The Golden Bowl

Henry James

F

irst published in 1904, The Golden Bowl is James’s final major work of fiction. Intense, complex and allusive, it demonstrates his approach in dazzling style, remaining a testament to James’s power as a novelist and skill in exploring his characters’ consciousnesses.

The Golden Bowl

Production Details:

Illustrated by Philip Bannister.

Bound in cloth, blocked with a design by Philip Bannister.

Set in Galliard with Medici display.

Frontispiece and 10 full-page colour illustrations, 512 pages.

‘Simple but singularly elegant, it stood on a circular foot... As formed of solid gold it was impressive; it seemed indeed to warn off the prudent admirer’

Wealthy American widower and art collector Adam Verver lives with his daughter Maggie in Europe. On a trip to Rome, they are introduced to Amerigo, an Italian prince in much reduced circumstances, yet with considerable charm of manner. Maggie and Amerigo marry but unbeknown to Maggie, Amerigo had previously had an affair with her childhood friend Charlotte Stant. These four lives become ever more intricately entangled as Maggie persuades her father to propose to Charlotte. Still focused on their own father-daughter relationship rather than their marriages, Maggie and Adam seem unaware that Charlotte and Amerigo's affair has been rekindled. Only when Maggie comes into possession of the eponymous gilded bowl does the veneer of propriety crack to reveal the truth.
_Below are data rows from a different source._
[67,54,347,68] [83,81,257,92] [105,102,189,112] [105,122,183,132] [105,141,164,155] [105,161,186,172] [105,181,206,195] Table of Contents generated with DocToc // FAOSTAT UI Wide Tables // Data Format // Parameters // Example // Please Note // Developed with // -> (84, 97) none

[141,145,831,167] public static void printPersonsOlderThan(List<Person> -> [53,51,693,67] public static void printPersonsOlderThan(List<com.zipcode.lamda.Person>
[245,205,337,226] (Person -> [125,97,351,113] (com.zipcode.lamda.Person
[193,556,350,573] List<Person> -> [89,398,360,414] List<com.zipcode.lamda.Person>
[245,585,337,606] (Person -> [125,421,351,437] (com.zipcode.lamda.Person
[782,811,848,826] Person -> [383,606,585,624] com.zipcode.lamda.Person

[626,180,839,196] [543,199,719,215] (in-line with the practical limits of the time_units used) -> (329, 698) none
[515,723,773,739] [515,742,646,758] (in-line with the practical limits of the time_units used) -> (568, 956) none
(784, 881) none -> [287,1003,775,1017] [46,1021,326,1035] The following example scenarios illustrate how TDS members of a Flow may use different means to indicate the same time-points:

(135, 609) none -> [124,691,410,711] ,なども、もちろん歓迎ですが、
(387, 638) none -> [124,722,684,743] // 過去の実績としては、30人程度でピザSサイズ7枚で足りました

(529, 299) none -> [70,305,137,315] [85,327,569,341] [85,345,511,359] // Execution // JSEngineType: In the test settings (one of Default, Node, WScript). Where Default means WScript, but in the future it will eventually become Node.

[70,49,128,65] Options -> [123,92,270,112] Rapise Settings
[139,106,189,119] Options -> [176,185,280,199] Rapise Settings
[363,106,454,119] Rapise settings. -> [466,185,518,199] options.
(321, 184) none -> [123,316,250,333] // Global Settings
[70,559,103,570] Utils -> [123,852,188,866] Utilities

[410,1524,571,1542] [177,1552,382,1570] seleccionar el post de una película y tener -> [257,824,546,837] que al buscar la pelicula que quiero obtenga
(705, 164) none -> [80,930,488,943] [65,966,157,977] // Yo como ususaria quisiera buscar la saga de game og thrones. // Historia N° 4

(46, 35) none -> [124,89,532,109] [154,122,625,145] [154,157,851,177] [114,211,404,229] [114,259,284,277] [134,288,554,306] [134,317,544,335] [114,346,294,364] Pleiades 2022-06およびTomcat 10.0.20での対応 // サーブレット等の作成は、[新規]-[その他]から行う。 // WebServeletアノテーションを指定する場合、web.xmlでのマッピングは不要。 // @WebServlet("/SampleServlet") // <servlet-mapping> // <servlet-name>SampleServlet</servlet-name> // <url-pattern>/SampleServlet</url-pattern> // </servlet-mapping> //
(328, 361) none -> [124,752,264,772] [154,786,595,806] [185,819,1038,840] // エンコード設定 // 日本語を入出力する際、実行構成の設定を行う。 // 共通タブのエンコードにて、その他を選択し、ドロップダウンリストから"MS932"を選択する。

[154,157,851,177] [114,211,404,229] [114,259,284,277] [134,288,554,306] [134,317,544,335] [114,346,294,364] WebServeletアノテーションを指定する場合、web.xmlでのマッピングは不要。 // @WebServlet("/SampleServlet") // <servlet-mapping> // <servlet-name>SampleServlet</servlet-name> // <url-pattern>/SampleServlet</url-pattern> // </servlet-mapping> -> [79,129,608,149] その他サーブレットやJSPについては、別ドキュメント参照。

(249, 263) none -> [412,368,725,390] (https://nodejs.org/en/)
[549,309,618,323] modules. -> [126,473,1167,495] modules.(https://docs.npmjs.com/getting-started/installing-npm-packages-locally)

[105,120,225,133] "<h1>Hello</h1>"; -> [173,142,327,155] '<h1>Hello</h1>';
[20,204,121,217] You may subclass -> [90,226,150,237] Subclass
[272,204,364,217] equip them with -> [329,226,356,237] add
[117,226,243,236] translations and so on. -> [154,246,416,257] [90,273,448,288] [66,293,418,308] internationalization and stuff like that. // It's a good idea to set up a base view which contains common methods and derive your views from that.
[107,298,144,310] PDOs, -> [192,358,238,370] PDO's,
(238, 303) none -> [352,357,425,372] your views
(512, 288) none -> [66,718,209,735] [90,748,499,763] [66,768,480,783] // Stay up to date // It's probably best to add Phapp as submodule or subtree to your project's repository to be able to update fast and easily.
‘You Americans are almost incredibly romantic.’
‘Of course we are. That's just what makes everything so nice for us.’

James was always fascinated by the clash between new world and European cultures, and the American idealism and romanticism of Adam and Maggie is contrasted with the cynical charm of Amerigo. Yet this broader context is almost incidental to the powerfully tangled relationship between father and daughter. James brilliantly portrays their complex connection with a psychological acuity ahead of his time. In depicting Maggie's gradually awakening maturity and intelligence, he creates one of the most interesting and developed of all his heroines.

The critic F. O. Mathiesson called the three books James wrote just after the turn of the century – The Wings of the Dove, The Ambassadors and The Golden Bowl – his most significant works and the highest achievement of James's major phase as an author. Today they continue to obsess readers and critics with their densely interwoven imagery and subtle, nuanced characters.

The Golden Bowl is the third and final novel of James's great masterpieces to be published by The Folio Society. Created in series with The Ambassadors, it is illustrated by Philip Bannister whose watercolours capture the elegant but suffocating world Henry James portrays so well.

This edition includes an introduction by Colm Tóibín – shortlisted for the 2004 Man Booker Prize for his re-imagining of James's life in The Master. For Tóibín, in The Golden Bowl James’s subtle tapestry of language and ability to embrace his characters, neither condemning nor approving, but allowing them to become utterly real to the reader, show ‘his talent as a stylist and as a novelist at its most supreme’.